- [The problem]:
Lay out the lines of the listing below as a Markdown table with the columns Row and Line, numbering each row and omitting blank lines. Leave the pictures out of the table.

- [Data for review]:
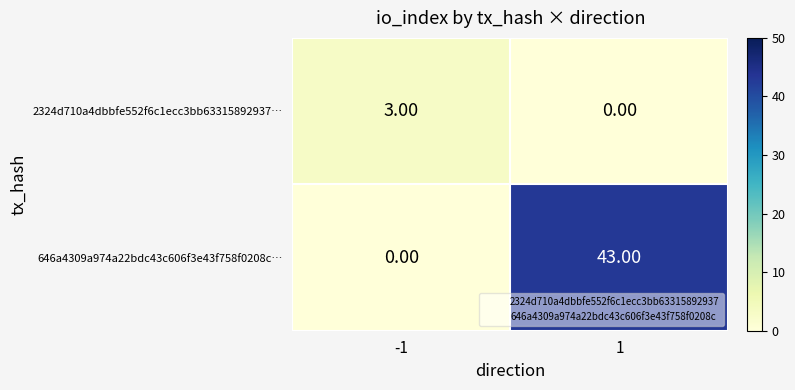

Rank the series at 1 from lowest to highest value.

2324d710a4dbbfe552f6c1ecc3bb63315892937…, 646a4309a974a22bdc43c606f3e43f758f0208c…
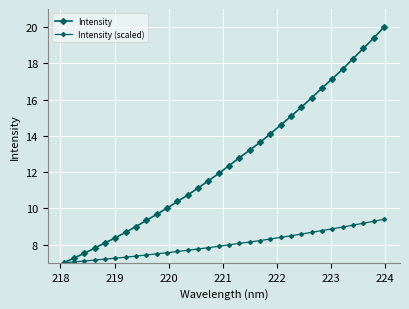

Is this an area chart (filled region under the line)?

No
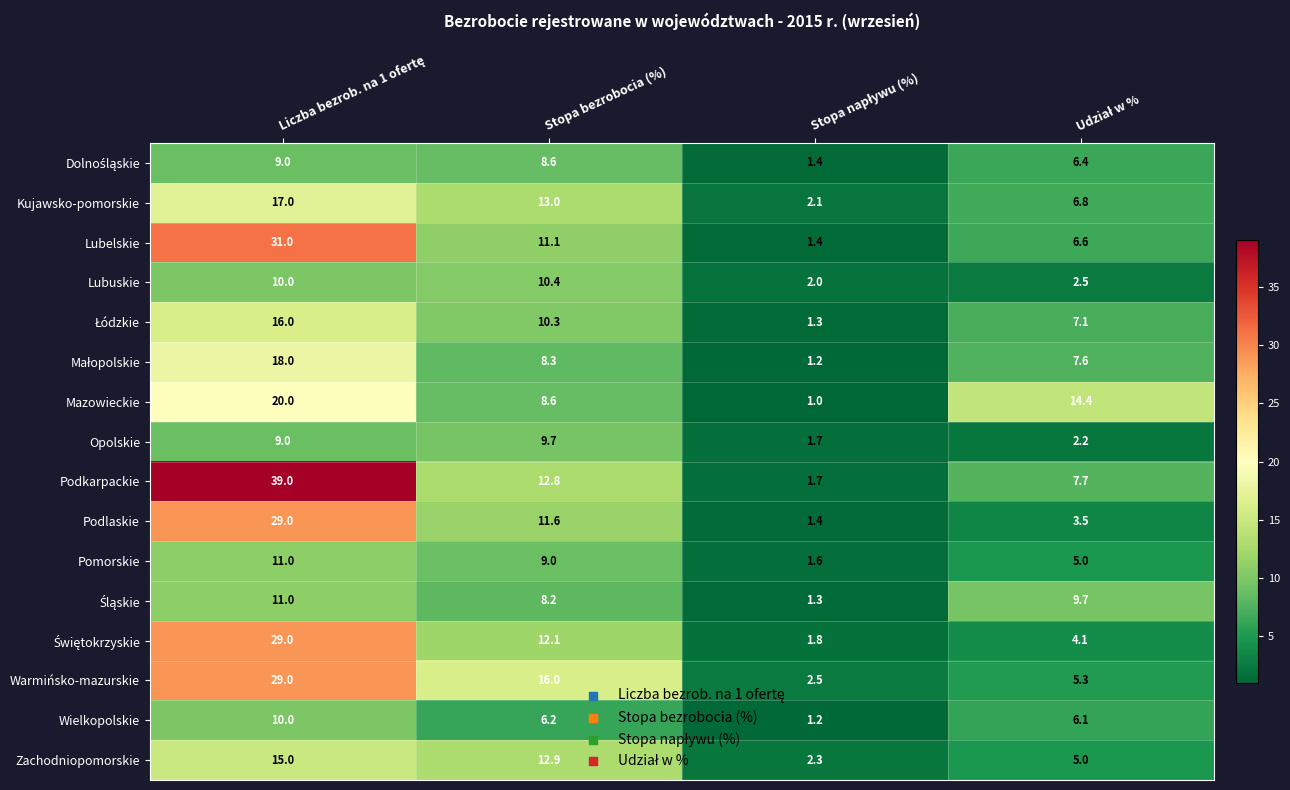

What is the lowest value of the Warmińsko-mazurskie series?

2.5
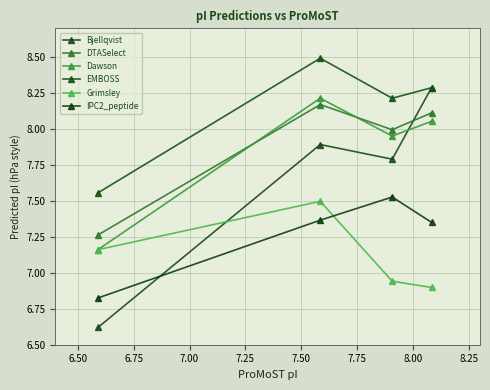

In Bjellqvist, how many points are lower than both neighbors (excluding endpoints)?

1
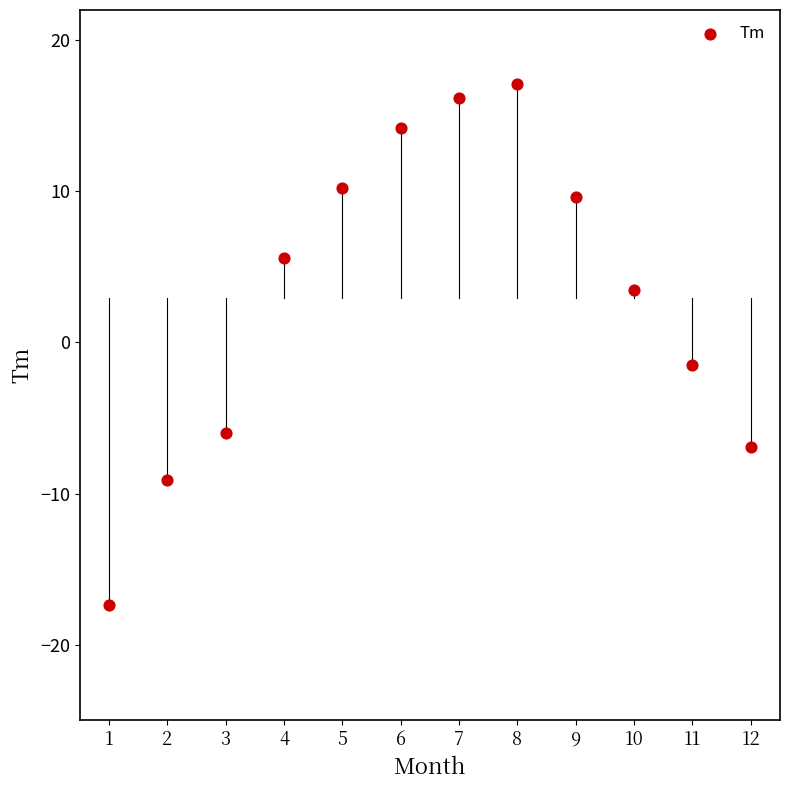

What Y value in the scatter plot is closest to 0?

-1.5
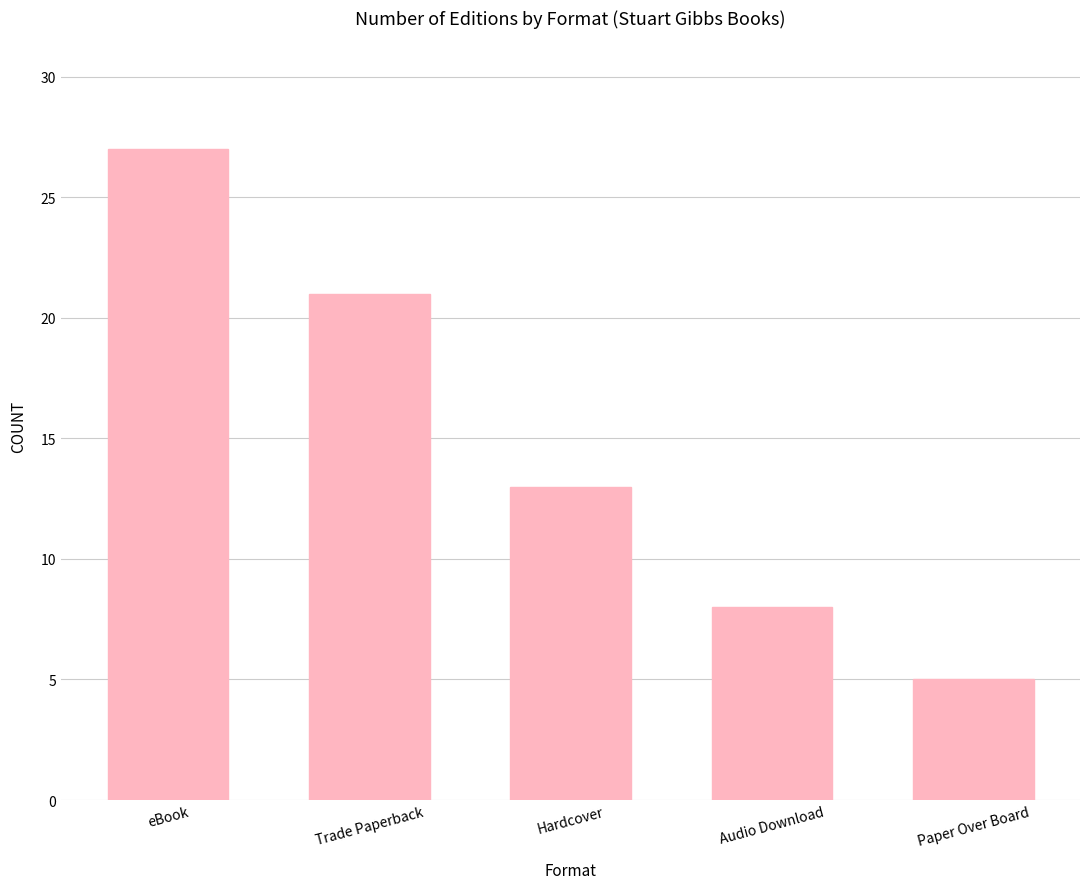

Rank the categories by value from lowest to highest.

Paper Over Board, Audio Download, Hardcover, Trade Paperback, eBook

- [Exercise solution]:
| Row | Line |
|---|---|
| 1 | Rank the series at 1 from lowest to highest value. |
| 2 | 2324d710a4dbbfe552f6c1ecc3bb63315892937…, 646a4309a974a22bdc43c606f3e43f758f0208c… |
| 3 | Is this an area chart (filled region under the line)? |
| 4 | No |
| 5 | What is the lowest value of the Warmińsko-mazurskie series? |
| 6 | 2.5 |
| 7 | In Bjellqvist, how many points are lower than both neighbors (excluding endpoints)? |
| 8 | 1 |
| 9 | What Y value in the scatter plot is closest to 0? |
| 10 | -1.5 |
| 11 | Rank the categories by value from lowest to highest. |
| 12 | Paper Over Board, Audio Download, Hardcover, Trade Paperback, eBook |